Exercise: Write the next part of the statistics course passage on random seeds and sampling below, starting right after its final sentence.

[Selected passage]

Each time you run the code, you are sampling a unique random subset of data points.

It’s very helpful that we can do that - later on in this course, we’ll exploit this to sample many different datasets from the same underlying population.

However, sometimes it’s useful for us to be able to sample the exact set of data points more than once.

R
Python

To achieve this, we can use the set.seed function.

Run the following code several times in a row, and you’ll see the difference:

set.seed(20)

rnorm(100, 0, 1) %>%
  hist()

To achieve this, we can use the np.random.seed function.

Run the following code several times in a row, and you’ll see the difference:

np.random.seed(20)

plt.clf()
plt.hist(np.random.normal(0, 1, 100))
plt.show()

Notice how each time, the exact same dataset and histogram are produced?

You can choose any number you like for the seed. All that matters is that you return to that same seed number, if you want to recreate that dataset.

3.5 Exercises

3.5.1 Revisiting Shapiro-Wilk

Now that you know how to perform random sampling, let’s link it back to a specific statistical test, the Shapiro-Wilk test.

[/Selected passage]
[Data excerpt]

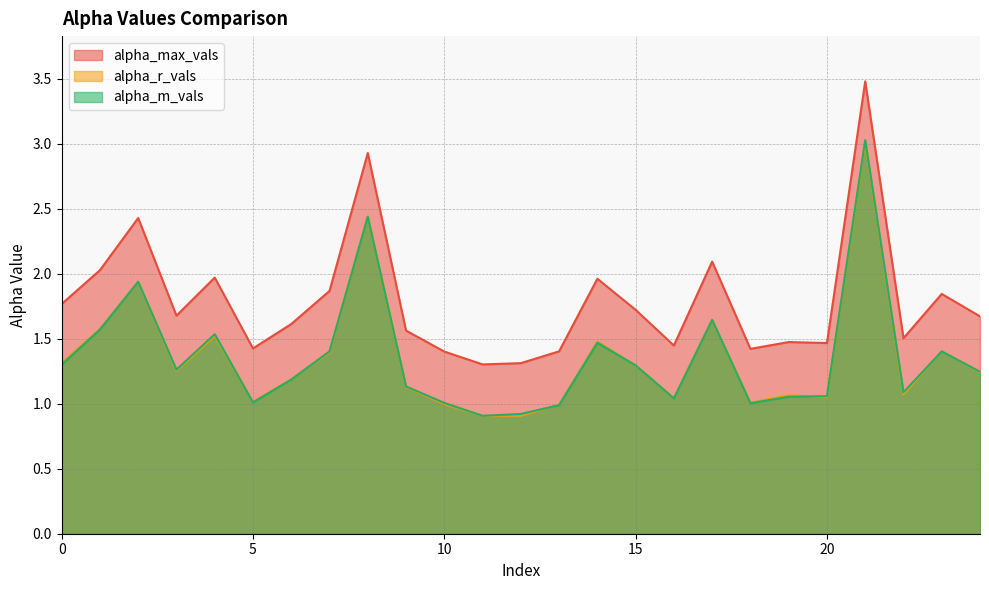

What is the greatest value displayed?

3.5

[/Data excerpt]

Task answer:
As a reminder: the Shapiro-Wilk test is used to help us decide whether a sample has been drawn from a normal distribution or not. It’s one of the methods we have for checking the normality assumption.

However, it is also itself a null hypothesis test. The null hypothesis is that the underlying distribution is normal, so a significant p-value is usually interpreted as evidence that the normality assumption is violated.

Exercise 1

Level:

In this exercise, using the template code provided as a starting point:

Try a variety of different seeds (hint: 20 might be interesting…)
Sample from a uniform distribution instead
While sampling from both normal and uniform distributions, try a variety of sample sizes (including n < 10)
Create normal QQ plots, to compare them to the Shapiro-Wilk results (use the qqnorm function)

Try to create:

A false positive error
A false negative error

What does this teach you about the nature of the Shapiro-Wilk test, and null hypothesis significance tests in general?

R
Python

Template code:

set.seed(200)
n <- 100
Mean <- 0
SD <- 1

data <- rnorm(n, Mean, SD) 

data %>% hist()

data %>% shapiro.test()


    Shapiro-Wilk normality test

data:  .
W = 0.97978, p-value = 0.1279

Template code:

import pingouin as pg # needed for the pg.normality function

np.random.seed(200)
n = 100
mean = 0
sd = 1

data = np.random.normal(mean, sd, n)

plt.clf()
plt.hist(data)
plt.show()

pg.normality(data)

          W      pval  normal
0  0.986137  0.382255    True

3.6 Summary

This chapter introduced a key simulation concept: sampling from distributions with known parameters. This is central to all of the simulating we will do in the remaining chapters.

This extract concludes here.